** Opening Provided data block **

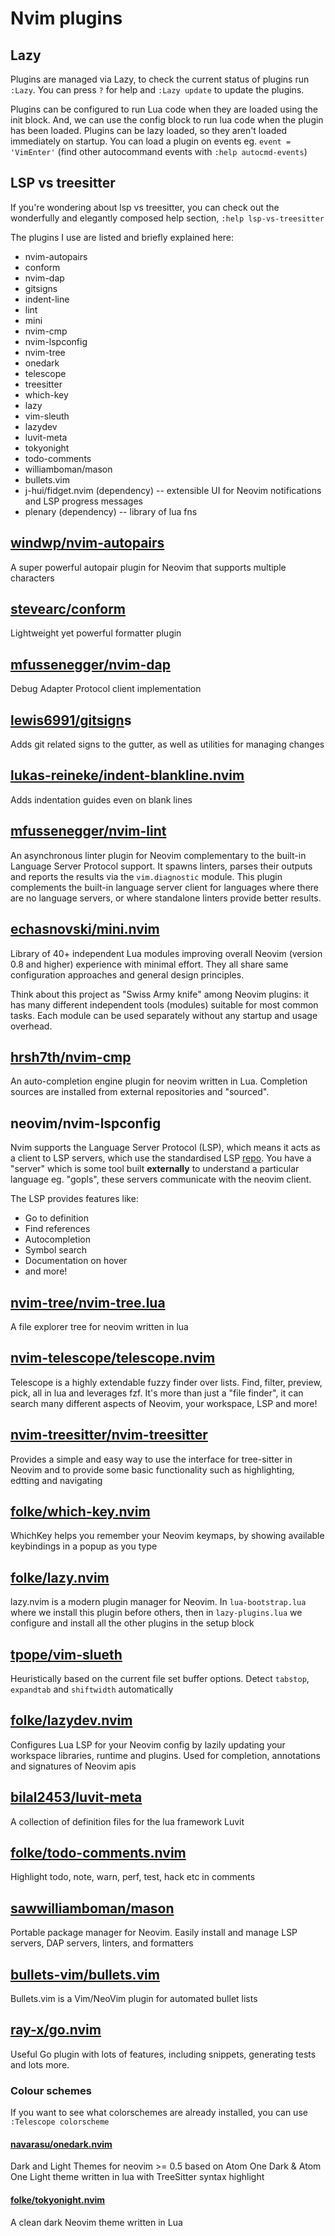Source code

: # Nvim plugins

## Lazy

Plugins are managed via Lazy, to check the current status of plugins run `:Lazy`. You can press `?` for help and `:Lazy update` to update the plugins.

Plugins can be configured to run Lua code when they are loaded using the init block. And, we can use the config block to run lua code when the plugin has been loaded. Plugins can be lazy loaded, so they aren't loaded immediately on startup. You can load a plugin on events eg. `event = 'VimEnter'` (find other autocommand events with `:help autocmd-events`)

## LSP vs treesitter

If you're wondering about lsp vs treesitter, you can check out the wonderfully and elegantly composed help section, `:help lsp-vs-treesitter`

The plugins I use are listed and briefly explained here:

- nvim-autopairs
- conform
- nvim-dap
- gitsigns
- indent-line
- lint
- mini
- nvim-cmp
- nvim-lspconfig
- nvim-tree
- onedark
- telescope
- treesitter
- which-key
- lazy
- vim-sleuth
- lazydev
- luvit-meta
- tokyonight
- todo-comments
- williamboman/mason
- bullets.vim
- j-hui/fidget.nvim (dependency) -- extensible UI for Neovim notifications and LSP progress messages
- plenary (dependency) -- library of lua fns

## [windwp/nvim-autopairs](https://github.com/windwp/nvim-autopairs)

A super powerful autopair plugin for Neovim that supports multiple characters

## [stevearc/conform](https://github.com/stevearc/conform.nvim)

Lightweight yet powerful formatter plugin

## [mfussenegger/nvim-dap](https://github.com/mfussenegger/nvim-dap)

Debug Adapter Protocol client implementation

## [lewis6991/gitsign](https://github.com/lewis6991/gitsigns.nvim)s

Adds git related signs to the gutter, as well as utilities for managing changes

## [lukas-reineke/indent-blankline.nvim](https://github.com/lukas-reineke/indent-blankline.nvim)

Adds indentation guides even on blank lines

## [mfussenegger/nvim-lint](https://github.com/mfussenegger/nvim-lint)

An asynchronous linter plugin for Neovim complementary to the built-in Language Server Protocol support. It spawns linters, parses their outputs and reports the results via the `vim.diagnostic` module. This plugin complements the built-in language server client for languages where there are no language servers, or where standalone linters provide better results.

## [echasnovski/mini.nvim](https://github.com/echasnovski/mini.nvim)

Library of 40+ independent Lua modules improving overall Neovim (version 0.8 and higher) experience with minimal effort. They all share same configuration approaches and general design principles.

Think about this project as "Swiss Army knife" among Neovim plugins: it has many different independent tools (modules) suitable for most common tasks. Each module can be used separately without any startup and usage overhead.

## [hrsh7th/nvim-cmp](https://github.com/hrsh7th/nvim-cmp)

An auto-completion engine plugin for neovim written in Lua. Completion sources are installed from external repositories and "sourced".

## neovim/nvim-lspconfig

Nvim supports the Language Server Protocol (LSP), which means it acts as a client to LSP servers, which use the standardised LSP [repo](https://microsoft.github.io/language-server-protocol). You have a "server" which is some tool built **externally** to understand a particular language eg. "gopls", these servers communicate with the neovim client.

The LSP provides features like:

- Go to definition
- Find references
- Autocompletion
- Symbol search
- Documentation on hover
- and more!

## [nvim-tree/nvim-tree.lua](https://github.com/nvim-tree/nvim-tree.lua)

A file explorer tree for neovim written in lua

## [nvim-telescope/telescope.nvim](https://github.com/nvim-telescope/telescope.nvim)

Telescope is a highly extendable fuzzy finder over lists. Find, filter, preview, pick, all in lua and leverages fzf. It's more than just a "file finder", it can search many different aspects of Neovim, your workspace, LSP and more!

## [nvim-treesitter/nvim-treesitter](https://github.com/nvim-treesitter/nvim-treesitter)

Provides a simple and easy way to use the interface for tree-sitter in Neovim and to provide some basic functionality such as highlighting, edtting and navigating

## [folke/which-key.nvim](https://github.com/folke/which-key.nvim)

WhichKey helps you remember your Neovim keymaps, by showing available keybindings in a popup as you type

## [folke/lazy.nvim](https://github.com/folke/lazy.nvim)

lazy.nvim is a modern plugin manager for Neovim. In `lua-bootstrap.lua` where we install this plugin before others, then in `lazy-plugins.lua` we configure and install all the other plugins in the setup block

## [tpope/vim-slueth](https://github.com/tpope/vim-sleuth)

 Heuristically based on the current file set buffer options. Detect `tabstop`, `expandtab` and `shiftwidth` automatically

## [folke/lazydev.nvim](https://github.com/folke/lazydev.nvim)

Configures Lua LSP for your Neovim config by lazily updating your workspace libraries, runtime and plugins. Used for completion, annotations and signatures of Neovim apis

## [bilal2453/luvit-meta](https://github.com/Bilal2453/luvit-meta)

A collection of definition files for the lua framework Luvit

## [folke/todo-comments.nvim](https://github.com/folke/todo-comments.nvim)

Highlight todo, note, warn, perf, test, hack etc in comments

## [sawwilliamboman/mason](https://github.com/williamboman/mason.nvim)

Portable package manager for Neovim. Easily install and manage LSP servers, DAP servers, linters, and formatters

## [bullets-vim/bullets.vim](https://github.com/bullets-vim/bullets.vim)

Bullets.vim is a Vim/NeoVim plugin for automated bullet lists

## [ray-x/go.nvim](https://github.com/ray-x/go.nvim)

Useful Go plugin with lots of features, including snippets, generating tests and lots more.

### Colour schemes

If you want to see what colorschemes are already installed, you can use `:Telescope colorscheme`

#### [navarasu/onedark.nvim](https://github.com/navarasu/onedark.nvim)

Dark and Light Themes for neovim >= 0.5 based on Atom One Dark & Atom One Light theme written in lua with TreeSitter syntax highlight

#### [folke/tokyonight.nvim](https://github.com/folke/tokyonight.nvim)

A clean dark Neovim theme written in Lua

** Closing Provided data block **

Task goal:
Each line from the first line of the listing through the line with "## LSP vs treesitter" must be printed exactly, both ends included, and no picture may appear.

Answer to this problem:
Source code

: # Nvim plugins

## Lazy

Plugins are managed via Lazy, to check the current status of plugins run `:Lazy`. You can press `?` for help and `:Lazy update` to update the plugins.

Plugins can be configured to run Lua code when they are loaded using the init block. And, we can use the config block to run lua code when the plugin has been loaded. Plugins can be lazy loaded, so they aren't loaded immediately on startup. You can load a plugin on events eg. `event = 'VimEnter'` (find other autocommand events with `:help autocmd-events`)

## LSP vs treesitter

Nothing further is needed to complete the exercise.